Meantime the world should see the first PowerPC-based Amiga by the beginning of 1997, according to Petro Tyschtschenko, president of Amiga Technologies GmbH. Although best known for games-playing because of its provenance, the Amiga A4000 computer is actually a high-quality graphics workstation capable of far more than playing games in 24-bit colour. Cleveland Constabulary in the UK, for example, has used the Amiga to develop a low-cost multimedia information network for its 1,500 of its officers. But whether the first of the new generation machines, dubbed Power Amigas, will be straight clones of the PowerPC standard – the PowerPC Platform – is still an open question, as the Escom subsidiary debates the best way to maintain backwards compatibility with applications. The company is also in discussion with Motorola Inc on the practicalities of building a variant of the PowerPC 604 processor that also includes a 68000 core on board. This would ease Amiga’s transition to the new RISC architecture. Whether such a hybrid chip can or will be built in time to satisfy Amiga Technologies’ tight deadlines remains to be seen, so the company is also pursuing the software emulation path. The Escom AG subsidiary acknowledged that Amiga is talking to Apple about using its 68000 emulation technology, but said that it is also talking to alternative emulator software providers.
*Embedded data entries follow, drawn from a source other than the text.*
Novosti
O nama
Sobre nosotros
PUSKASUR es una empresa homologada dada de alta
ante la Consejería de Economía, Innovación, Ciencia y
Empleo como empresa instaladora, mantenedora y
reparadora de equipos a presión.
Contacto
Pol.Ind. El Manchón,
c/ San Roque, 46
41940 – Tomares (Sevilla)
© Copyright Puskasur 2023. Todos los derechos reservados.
Running existing Amiga applications on a plain PowerPC Platform will be tough – the Amiga contains a number of proprietary support chips the software expect to be present. In the first instance, therefore, it seems likely that the Power Amigas will be a superset containing these extra chips. The first models will also have to incorporate Amiga’s proprietary bus so existing peripherals can be used. However Amiga said that the intention is to wean application developers away from accessing the hardware directly so that newer applications will be hardware-independent. Tyschtschenko says his company intends to licence the Amiga DOS version 4.1 actively to other computer companies; the eventual aim is to have a shrink-wrapped version available in the shops for PowerPC Platform users to buy. He is clear that the Amiga’s strength is in its software – though asked whether in a few years time Amiga Technologies will just be a software house, he answers frankly I don’t know, I don’t have a crystal ball.